Explore the material:
1) On the iuneq2f page, who is credited with contributing the theorem, and on what date?
2) From the iuneq2f page, extract the part between "Proof of Theorem" and "2 ⊢ (𝐴 = 𝐵 → 𝐴 = 𝐵)", inclusive.

Selected passage:
Segment Open

Theorem iuneq2f 38116

Description: Equality deduction for indexed union. (Contributed by Giovanni Mascellani, 9-Apr-2018.)

Hypotheses

Ref	Expression
iuneq2f.1	⊢ Ⅎ𝑥𝐴
iuneq2f.2	⊢ Ⅎ𝑥𝐵

Assertion

Ref	Expression
iuneq2f	⊢ (𝐴 = 𝐵 → ∪ 𝑥 ∈ 𝐴 𝐶 = ∪ 𝑥 ∈ 𝐵 𝐶)

Proof of Theorem iuneq2f

Step	Hyp	Ref	Expression
1		iuneq2f.1	. . 3 ⊢ Ⅎ𝑥𝐴
2		iuneq2f.2	. . 3 ⊢ Ⅎ𝑥𝐵
3	1, 2	nfeq 2922	. 2 ⊢ Ⅎ𝑥 𝐴 = 𝐵
4		id 22	. 2 ⊢ (𝐴 = 𝐵 → 𝐴 = 𝐵)
5		eqidd 2741	. 2 ⊢ (𝐴 = 𝐵 → 𝐶 = 𝐶)
6	3, 1, 2, 4, 5	iuneq12df 5041	1 ⊢ (𝐴 = 𝐵 → ∪ 𝑥 ∈ 𝐴 𝐶 = ∪ 𝑥 ∈ 𝐵 𝐶)

Syntax hints:   → wi 4   = wceq 1537  Ⅎwnfc 2893  ∪ ciun 5015

This theorem was proved from axioms:  ax-mp 5  ax-1 6  ax-2 7  ax-3 8  ax-gen 1793  ax-4 1807  ax-5 1909  ax-6 1967  ax-7 2007  ax-8 2110  ax-9 2118  ax-10 2141  ax-11 2158  ax-12 2178  ax-ext 2711

This theorem depends on definitions:  df-bi 207  df-an 396  df-or 847  df-tru 1540  df-ex 1778  df-nf 1782  df-sb 2065  df-clab 2718  df-cleq 2732  df-clel 2819  df-nfc 2895  df-ral 3068  df-rex 3077  df-iun 5017

This theorem is referenced by:  iuneq12f  38123

Segment Closed

(Records taken from a dataset)
Segment Open

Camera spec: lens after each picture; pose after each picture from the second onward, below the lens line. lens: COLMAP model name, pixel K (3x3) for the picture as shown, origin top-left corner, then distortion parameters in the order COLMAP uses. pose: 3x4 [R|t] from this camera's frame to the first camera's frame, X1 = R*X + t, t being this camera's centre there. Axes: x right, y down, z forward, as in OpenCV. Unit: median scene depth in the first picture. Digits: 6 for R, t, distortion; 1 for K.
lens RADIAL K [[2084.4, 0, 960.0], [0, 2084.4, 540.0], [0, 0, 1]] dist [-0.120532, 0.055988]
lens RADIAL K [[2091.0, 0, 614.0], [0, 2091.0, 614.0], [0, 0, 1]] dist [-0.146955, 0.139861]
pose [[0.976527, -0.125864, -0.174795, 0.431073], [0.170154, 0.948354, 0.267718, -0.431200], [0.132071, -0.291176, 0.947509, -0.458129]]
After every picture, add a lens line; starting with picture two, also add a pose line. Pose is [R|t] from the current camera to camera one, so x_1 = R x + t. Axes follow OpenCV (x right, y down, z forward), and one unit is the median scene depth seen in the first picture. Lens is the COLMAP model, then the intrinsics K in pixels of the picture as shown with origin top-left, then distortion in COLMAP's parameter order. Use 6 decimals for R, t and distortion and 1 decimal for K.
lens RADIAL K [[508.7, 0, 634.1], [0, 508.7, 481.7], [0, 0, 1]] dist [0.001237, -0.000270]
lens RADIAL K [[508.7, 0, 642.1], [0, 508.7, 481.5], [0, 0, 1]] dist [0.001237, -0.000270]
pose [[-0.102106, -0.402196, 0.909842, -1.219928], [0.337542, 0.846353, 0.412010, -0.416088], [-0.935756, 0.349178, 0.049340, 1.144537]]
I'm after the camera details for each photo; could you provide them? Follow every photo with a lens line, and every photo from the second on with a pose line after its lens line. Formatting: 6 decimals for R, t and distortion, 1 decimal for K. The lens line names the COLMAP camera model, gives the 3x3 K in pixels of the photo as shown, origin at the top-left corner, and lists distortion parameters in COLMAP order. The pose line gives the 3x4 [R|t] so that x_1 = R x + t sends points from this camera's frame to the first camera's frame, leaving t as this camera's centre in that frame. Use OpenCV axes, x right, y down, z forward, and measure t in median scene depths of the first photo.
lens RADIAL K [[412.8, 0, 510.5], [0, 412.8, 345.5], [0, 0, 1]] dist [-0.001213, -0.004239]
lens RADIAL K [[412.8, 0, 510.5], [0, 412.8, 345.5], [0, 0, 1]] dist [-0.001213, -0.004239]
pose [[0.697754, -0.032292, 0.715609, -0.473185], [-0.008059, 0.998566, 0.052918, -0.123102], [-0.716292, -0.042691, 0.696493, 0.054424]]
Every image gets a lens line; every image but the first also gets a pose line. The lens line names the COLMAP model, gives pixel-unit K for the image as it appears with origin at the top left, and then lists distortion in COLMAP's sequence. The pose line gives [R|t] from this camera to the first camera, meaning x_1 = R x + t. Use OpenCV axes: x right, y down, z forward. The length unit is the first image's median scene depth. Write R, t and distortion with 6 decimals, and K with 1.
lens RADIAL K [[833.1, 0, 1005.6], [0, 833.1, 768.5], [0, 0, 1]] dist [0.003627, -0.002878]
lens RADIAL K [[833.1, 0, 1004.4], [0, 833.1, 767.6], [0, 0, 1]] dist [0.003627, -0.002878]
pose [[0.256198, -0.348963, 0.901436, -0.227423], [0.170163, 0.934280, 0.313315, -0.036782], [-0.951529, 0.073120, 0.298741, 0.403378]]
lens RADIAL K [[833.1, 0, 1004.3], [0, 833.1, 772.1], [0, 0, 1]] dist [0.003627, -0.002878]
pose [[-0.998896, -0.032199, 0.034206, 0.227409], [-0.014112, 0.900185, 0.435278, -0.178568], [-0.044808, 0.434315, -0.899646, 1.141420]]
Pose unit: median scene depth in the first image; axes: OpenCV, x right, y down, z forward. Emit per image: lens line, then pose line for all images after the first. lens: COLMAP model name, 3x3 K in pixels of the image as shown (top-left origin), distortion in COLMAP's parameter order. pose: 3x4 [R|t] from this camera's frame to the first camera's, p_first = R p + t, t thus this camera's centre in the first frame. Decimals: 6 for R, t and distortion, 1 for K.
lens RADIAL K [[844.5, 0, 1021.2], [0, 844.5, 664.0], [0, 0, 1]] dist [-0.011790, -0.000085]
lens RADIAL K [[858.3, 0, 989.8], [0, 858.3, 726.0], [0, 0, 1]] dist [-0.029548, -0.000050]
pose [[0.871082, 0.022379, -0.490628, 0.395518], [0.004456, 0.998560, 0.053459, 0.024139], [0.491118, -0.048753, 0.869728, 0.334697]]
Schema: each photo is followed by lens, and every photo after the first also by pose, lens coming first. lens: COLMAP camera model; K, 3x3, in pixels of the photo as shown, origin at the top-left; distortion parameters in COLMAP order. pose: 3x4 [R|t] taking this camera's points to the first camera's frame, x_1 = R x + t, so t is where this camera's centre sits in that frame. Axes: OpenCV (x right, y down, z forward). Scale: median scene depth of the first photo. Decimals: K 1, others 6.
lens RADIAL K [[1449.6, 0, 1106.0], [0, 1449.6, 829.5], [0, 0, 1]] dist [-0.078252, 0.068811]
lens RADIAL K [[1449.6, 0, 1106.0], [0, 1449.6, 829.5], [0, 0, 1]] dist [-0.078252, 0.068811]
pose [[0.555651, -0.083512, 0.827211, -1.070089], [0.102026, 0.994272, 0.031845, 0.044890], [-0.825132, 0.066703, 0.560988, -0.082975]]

Segment Closed

Answers by item number:
1) Giovanni Mascellani contributed it on 9-Apr-2018.

2)
Proof of Theorem iuneq2f

Step	Hyp	Ref	Expression
1		iuneq2f.1	. . 3 ⊢ Ⅎ𝑥𝐴
2		iuneq2f.2	. . 3 ⊢ Ⅎ𝑥𝐵
3	1, 2	nfeq 2922	. 2 ⊢ Ⅎ𝑥 𝐴 = 𝐵
4		id 22	. 2 ⊢ (𝐴 = 𝐵 → 𝐴 = 𝐵)